-- Exercise goal --
Extend the lecture notes on iteration in R, picking up directly after their final line.
══ Text for analysis ══
Iteration

Lecture 10: importance of reducing duplication in your code by creating functions instead of copying-and-pasting.

Recall:

df$a <- rescale01(df$a)
df$b <- rescale01(df$b)
df$c <- rescale01(df$c)
df$d <- rescale01(df$d)

Another tool: iteration helps you when you need to do the same thing to multiple inputs: repeating the same operation on different columns, or on different datasets.

Two important iteration paradigms: - Imperative programming: loops - Functional programming: maps

For loops

df <- tibble(
  a = rnorm(10),
  b = rnorm(10),
  c = rnorm(10),
  d = rnorm(10)
)

Compute the median of each column:

median(df$a)
## [1] -0.4711801
median(df$b)
## [1] 0.08767172
median(df$c)
## [1] 0.1328946
median(df$d)
## [1] -0.1350515

This breaks our rule of thumb: never copy and paste more than twice. Use a for loop:

output <- vector("double", ncol(df))  # 1. output
for (i in seq_along(df)) {            # 2. sequence
  output[[i]] <- median(df[[i]])      # 3. body
}
output
## [1] -0.47118007  0.08767172  0.13289461 -0.13505154

Three components of the for loop:

  1. Output: output <- vector("double", length(x)). Allocate sufficient space for the output before you start the loop.

    The vector() function creates an empty vector of given length.

  2. Sequence: i in seq_along(df). Determines what to loop over: each run of the for loop will assign i to a different value from seq_along(df).

    Always use seq_along() instead of 1:length(l):

    y <- vector("double", 0)
    seq_along(y)
    ## integer(0)
    1:length(y)
═══
══ Dataset excerpts ══
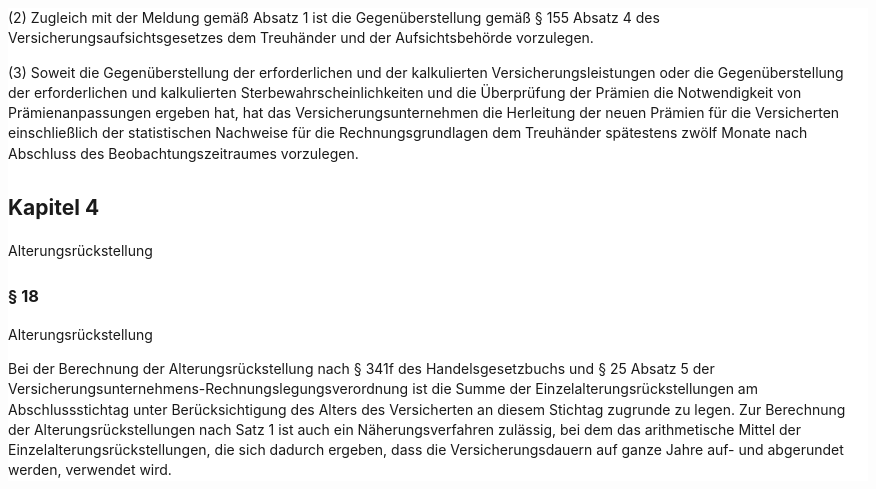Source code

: </div>

<div class="jurAbsatz">

(2) Zugleich mit der Meldung gemäß Absatz 1 ist die Gegenüberstellung
gemäß § 155 Absatz 4 des Versicherungsaufsichtsgesetzes dem Treuhänder
und der Aufsichtsbehörde vorzulegen.

</div>

<div class="jurAbsatz">

(3) Soweit die Gegenüberstellung der erforderlichen und der kalkulierten
Versicherungsleistungen oder die Gegenüberstellung der erforderlichen
und kalkulierten Sterbewahrscheinlichkeiten und die Überprüfung der
Prämien die Notwendigkeit von Prämienanpassungen ergeben hat, hat das
Versicherungsunternehmen die Herleitung der neuen Prämien für die
Versicherten einschließlich der statistischen Nachweise für die
Rechnungsgrundlagen dem Treuhänder spätestens zwölf Monate nach
Abschluss des Beobachtungszeitraumes vorzulegen.

</div>

</div>

</div>

</div>

<span id="BJNR078000016BJNG000400000.html"></span>

## Kapitel 4  
Alterungsrückstellung

<span id="BJNR078000016BJNE002000000.html"></span>

### § 18  
Alterungsrückstellung

<div>

<div class="jnhtml">

<div>

<div class="jurAbsatz">

Bei der Berechnung der Alterungsrückstellung nach § 341f des
Handelsgesetzbuchs und § 25 Absatz 5 der
Versicherungsunternehmens-Rechnungslegungsverordnung ist die Summe der
Einzelalterungsrückstellungen am Abschlussstichtag unter
Berücksichtigung des Alters des Versicherten an diesem Stichtag
zugrunde zu legen. Zur Berechnung der Alterungsrückstellungen nach Satz
1 ist auch ein Näherungsverfahren zulässig, bei dem das arithmetische
Mittel der Einzelalterungsrückstellungen, die sich dadurch ergeben, dass
die Versicherungsdauern auf ganze Jahre auf- und abgerundet werden,
verwendet wird.
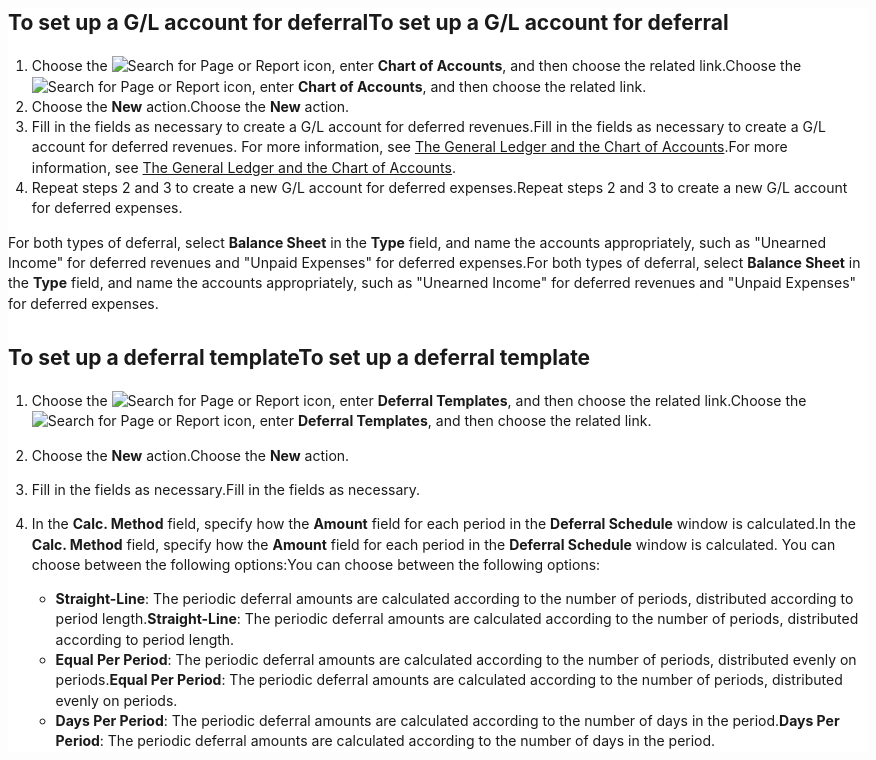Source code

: ## <a name="to-set-up-a-gl-account-for-deferral"></a><span data-ttu-id="2f02b-109">To set up a G/L account for deferral</span><span class="sxs-lookup"><span data-stu-id="2f02b-109">To set up a G/L account for deferral</span></span>
1. <span data-ttu-id="2f02b-110">Choose the ![Search for Page or Report](media/ui-search/search_small.png "Search for Page or Report icon") icon, enter **Chart of Accounts**, and then choose the related link.</span><span class="sxs-lookup"><span data-stu-id="2f02b-110">Choose the ![Search for Page or Report](media/ui-search/search_small.png "Search for Page or Report icon") icon, enter **Chart of Accounts**, and then choose the related link.</span></span>
2. <span data-ttu-id="2f02b-111">Choose the **New** action.</span><span class="sxs-lookup"><span data-stu-id="2f02b-111">Choose the **New** action.</span></span>
3. <span data-ttu-id="2f02b-112">Fill in the fields as necessary to create a G/L account for deferred revenues.</span><span class="sxs-lookup"><span data-stu-id="2f02b-112">Fill in the fields as necessary to create a G/L account for deferred revenues.</span></span> <span data-ttu-id="2f02b-113">For more information, see [The General Ledger and the Chart of Accounts](finance-general-ledger.md).</span><span class="sxs-lookup"><span data-stu-id="2f02b-113">For more information, see [The General Ledger and the Chart of Accounts](finance-general-ledger.md).</span></span>
4. <span data-ttu-id="2f02b-114">Repeat steps 2 and 3 to create a new G/L account for deferred expenses.</span><span class="sxs-lookup"><span data-stu-id="2f02b-114">Repeat steps 2 and 3 to create a new G/L account for deferred expenses.</span></span>

<span data-ttu-id="2f02b-115">For both types of deferral, select **Balance Sheet** in the **Type** field, and name the accounts appropriately, such as "Unearned Income" for deferred revenues and "Unpaid Expenses" for deferred expenses.</span><span class="sxs-lookup"><span data-stu-id="2f02b-115">For both types of deferral, select **Balance Sheet** in the **Type** field, and name the accounts appropriately, such as "Unearned Income" for deferred revenues and "Unpaid Expenses" for deferred expenses.</span></span>

## <a name="to-set-up-a-deferral-template"></a><span data-ttu-id="2f02b-116">To set up a deferral template</span><span class="sxs-lookup"><span data-stu-id="2f02b-116">To set up a deferral template</span></span>
1. <span data-ttu-id="2f02b-117">Choose the ![Search for Page or Report](media/ui-search/search_small.png "Search for Page or Report icon") icon, enter **Deferral Templates**, and then choose the related link.</span><span class="sxs-lookup"><span data-stu-id="2f02b-117">Choose the ![Search for Page or Report](media/ui-search/search_small.png "Search for Page or Report icon") icon, enter **Deferral Templates**, and then choose the related link.</span></span>
2. <span data-ttu-id="2f02b-118">Choose the **New** action.</span><span class="sxs-lookup"><span data-stu-id="2f02b-118">Choose the **New** action.</span></span>
3. <span data-ttu-id="2f02b-119">Fill in the fields as necessary.</span><span class="sxs-lookup"><span data-stu-id="2f02b-119">Fill in the fields as necessary.</span></span>
4. <span data-ttu-id="2f02b-120">In the **Calc. Method** field, specify how the **Amount** field for each period in the **Deferral Schedule** window is calculated.</span><span class="sxs-lookup"><span data-stu-id="2f02b-120">In the **Calc. Method** field, specify how the **Amount** field for each period in the **Deferral Schedule** window is calculated.</span></span> <span data-ttu-id="2f02b-121">You can choose between the following options:</span><span class="sxs-lookup"><span data-stu-id="2f02b-121">You can choose between the following options:</span></span>

   * <span data-ttu-id="2f02b-122">**Straight-Line**: The periodic deferral amounts are calculated according to the number of periods, distributed according to period length.</span><span class="sxs-lookup"><span data-stu-id="2f02b-122">**Straight-Line**: The periodic deferral amounts are calculated according to the number of periods, distributed according to period length.</span></span>
   * <span data-ttu-id="2f02b-123">**Equal Per Period**: The periodic deferral amounts are calculated according to the number of periods, distributed evenly on periods.</span><span class="sxs-lookup"><span data-stu-id="2f02b-123">**Equal Per Period**: The periodic deferral amounts are calculated according to the number of periods, distributed evenly on periods.</span></span>
   * <span data-ttu-id="2f02b-124">**Days Per Period**: The periodic deferral amounts are calculated according to the number of days in the period.</span><span class="sxs-lookup"><span data-stu-id="2f02b-124">**Days Per Period**: The periodic deferral amounts are calculated according to the number of days in the period.</span></span>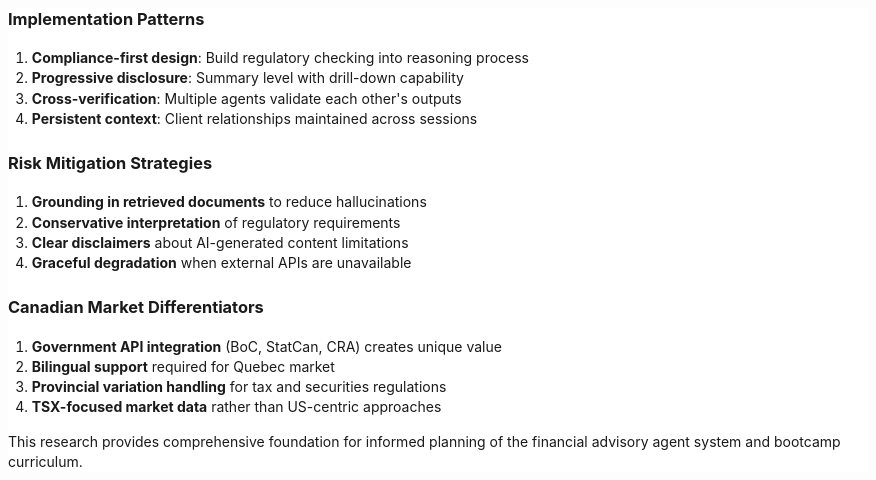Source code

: ### Implementation Patterns
1. **Compliance-first design**: Build regulatory checking into reasoning process
2. **Progressive disclosure**: Summary level with drill-down capability
3. **Cross-verification**: Multiple agents validate each other's outputs
4. **Persistent context**: Client relationships maintained across sessions

### Risk Mitigation Strategies
1. **Grounding in retrieved documents** to reduce hallucinations
2. **Conservative interpretation** of regulatory requirements
3. **Clear disclaimers** about AI-generated content limitations
4. **Graceful degradation** when external APIs are unavailable

### Canadian Market Differentiators
1. **Government API integration** (BoC, StatCan, CRA) creates unique value
2. **Bilingual support** required for Quebec market
3. **Provincial variation handling** for tax and securities regulations
4. **TSX-focused market data** rather than US-centric approaches

This research provides comprehensive foundation for informed planning of the financial advisory agent system and bootcamp curriculum.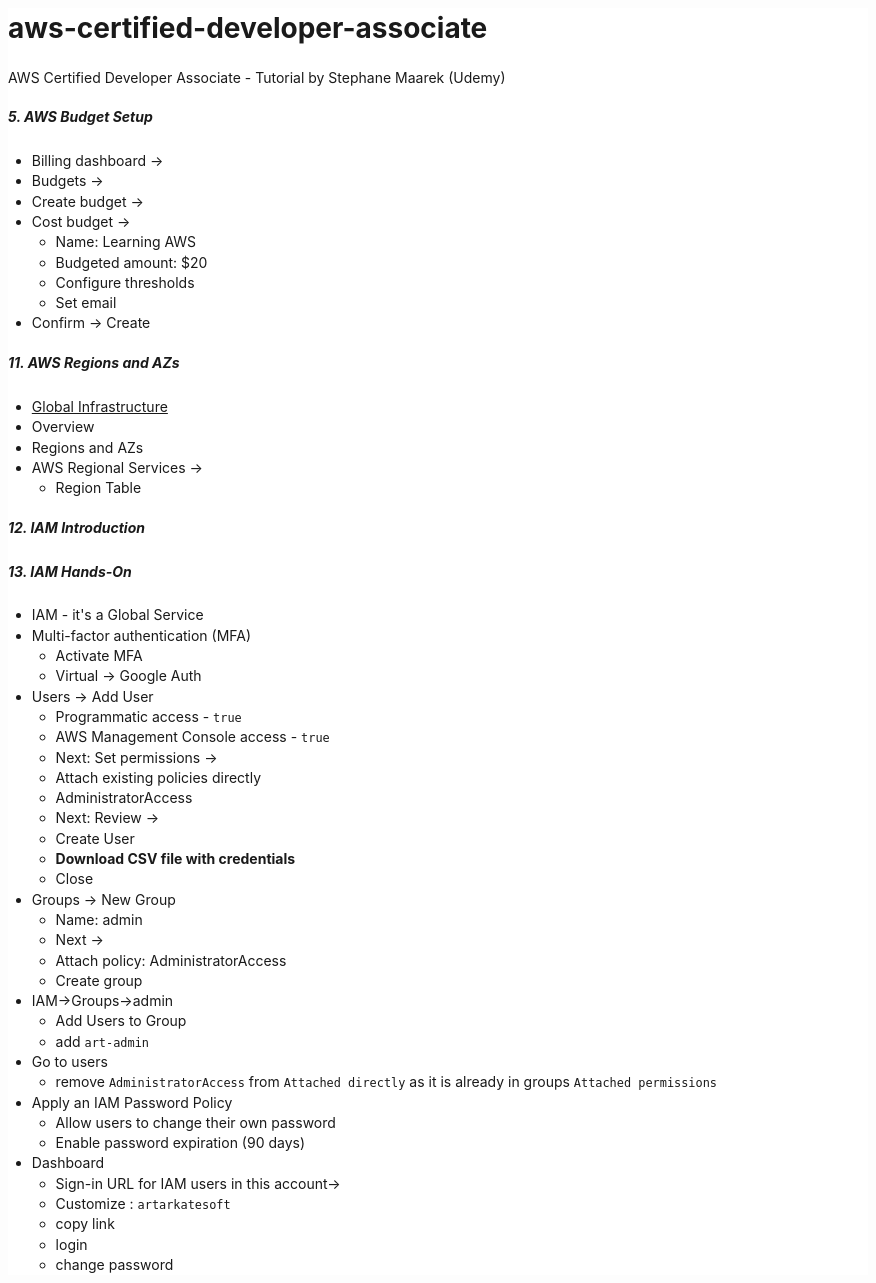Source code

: # aws-certified-developer-associate
AWS Certified Developer Associate - Tutorial by Stephane Maarek (Udemy)

##### 5. AWS Budget Setup

-  Billing dashboard ->
-  Budgets ->
-  Create budget ->
-  Cost budget ->
    -  Name: Learning AWS
    -  Budgeted amount: $20
    -  Configure thresholds
    -  Set email
-  Confirm -> Create
 
#####  11. AWS Regions and AZs

-  [Global Infrastructure](https://aws.amazon.com/about-aws/global-infrastructure/)
-  Overview
-  Regions and AZs
-  AWS Regional Services ->
    -  Region Table
    
#####  12. IAM Introduction

#####  13. IAM Hands-On

-  IAM - it's a Global Service
-  Multi-factor authentication (MFA)
    -  Activate MFA
    -  Virtual -> Google Auth
-  Users -> Add User
    -  Programmatic access - `true`
    -  AWS Management Console access - `true`
    -  Next: Set permissions ->
    -  Attach existing policies directly
    -  AdministratorAccess
    -  Next: Review ->
    -  Create User
    -  **Download CSV file with credentials**
    -  Close
-  Groups -> New Group
    -  Name: admin
    -  Next ->
    -  Attach policy: AdministratorAccess 
    -  Create group
-  IAM->Groups->admin
    -  Add Users to Group
    -  add `art-admin`
-  Go to users
    -  remove `AdministratorAccess` from `Attached directly` as it is already in groups `Attached permissions`
-  Apply an IAM Password Policy
    -  Allow users to change their own password
    -  Enable password expiration (90 days)
-  Dashboard
    -  Sign-in URL for IAM users in this account->
    -  Customize : `artarkatesoft`
    -  copy link
    -  login
    -  change password
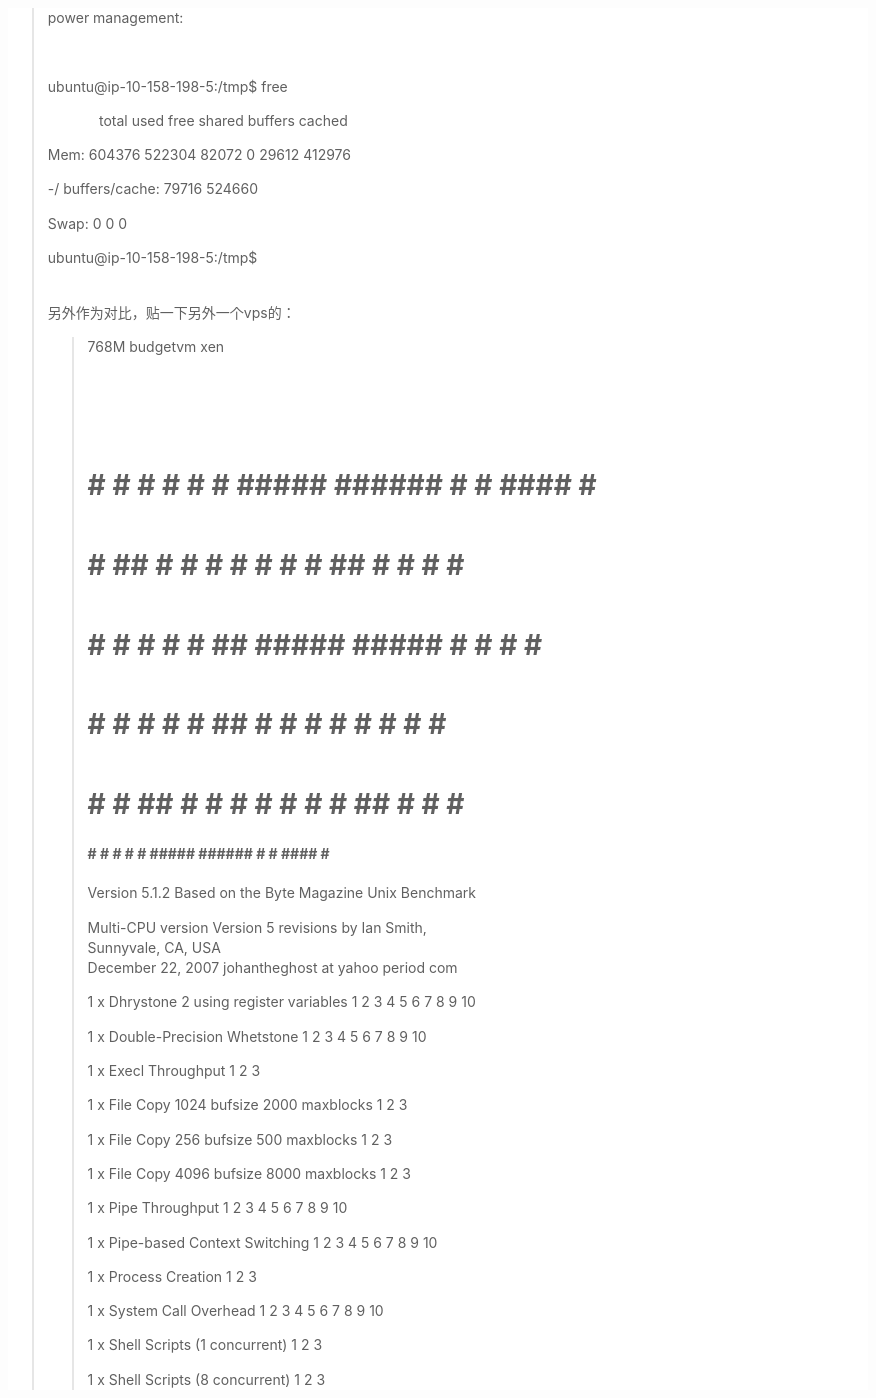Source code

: > 
> power management:
> 
>  
> 
> ubuntu@ip-10-158-198-5:/tmp$ free
> 
>              total used free shared buffers cached
> 
> Mem: 604376 522304 82072 0 29612 412976
> 
> -/ buffers/cache: 79716 524660
> 
> Swap: 0 0 0
> 
> ubuntu@ip-10-158-198-5:/tmp$  
>   
> 
> 另外作为对比，贴一下另外一个vps的：
> 
> > 768M budgetvm xen
> > 
> >  
> > 
> >  
> > 
> > # # # # # # # ##### ###### # # #### # #  
> > # # ## # # # # # # # ## # # # # #  
> > # # # # # # ## ##### ##### # # # # ######  
> > # # # # # # ## # # # # # # # # #  
> > # # # ## # # # # # # # ## # # # #  
> > #### # # # # # ##### ###### # # #### # #
> > 
> > Version 5.1.2 Based on the Byte Magazine Unix Benchmark
> > 
> > Multi-CPU version Version 5 revisions by Ian Smith,  
> > Sunnyvale, CA, USA  
> > December 22, 2007 johantheghost at yahoo period com
> > 
> >   
> > 1 x Dhrystone 2 using register variables 1 2 3 4 5 6 7 8 9 10
> > 
> > 1 x Double-Precision Whetstone 1 2 3 4 5 6 7 8 9 10
> > 
> > 1 x Execl Throughput 1 2 3
> > 
> > 1 x File Copy 1024 bufsize 2000 maxblocks 1 2 3
> > 
> > 1 x File Copy 256 bufsize 500 maxblocks 1 2 3
> > 
> > 1 x File Copy 4096 bufsize 8000 maxblocks 1 2 3
> > 
> > 1 x Pipe Throughput 1 2 3 4 5 6 7 8 9 10
> > 
> > 1 x Pipe-based Context Switching 1 2 3 4 5 6 7 8 9 10
> > 
> > 1 x Process Creation 1 2 3
> > 
> > 1 x System Call Overhead 1 2 3 4 5 6 7 8 9 10
> > 
> > 1 x Shell Scripts (1 concurrent) 1 2 3
> > 
> > 1 x Shell Scripts (8 concurrent) 1 2 3
> >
═══
-- Exercise response --
    ## [1] 1 0
  3. Body: output[[i]] <- median(df[[i]]). Code that does the work. Run repeatedly, each time with a different value for i. The first iteration will run output[[1]] <- median(df[[1]]), the second will run output[[2]] <- median(df[[2]]), and so on.

For loop variations

  1. Modifying an existing object, instead of creating a new object.
  2. Looping over names or values, instead of indices.
  3. Handling outputs of unknown length.
  4. Handling sequences of unknown length.

Modifying an existing object

Recall:

df <- tibble(
  a = rnorm(10),
  b = rnorm(10),
  c = rnorm(10),
  d = rnorm(10)
)
rescale01 <- function(x) {
  rng <- range(x, na.rm = TRUE)
  (x - rng[1]) / (rng[2] - rng[1])
}

df$a <- rescale01(df$a)
df$b <- rescale01(df$b)
df$c <- rescale01(df$c)
df$d <- rescale01(df$d)
  1. Output: we already have the output — it’s the same as the input!

  2. Sequence: we can think about a data frame as a list of columns, so we can iterate over each column with seq_along(df).

  3. Body: apply rescale01().

for (i in seq_along(df)) {
  df[[i]] <- rescale01(df[[i]])
}

Always try to use [[, not [ all for loops: it makes it clear that I want to work with a single element.

Looping patterns

  1. Looping over the numeric indices with for (i in seq_along(xs)), and extracting the value with x[[i]] (learned above).

  2. Loop over the elements: for (x in xs). Most useful if you only care about side-effects, like plotting or saving a file.

  3. Loop over the names: for (nm in names(xs)), and access the value with x[[nm]].
    Useful if you want to use the name in a plot title or a file name.

    results <- vector("list", length(x))
    names(results) <- names(x)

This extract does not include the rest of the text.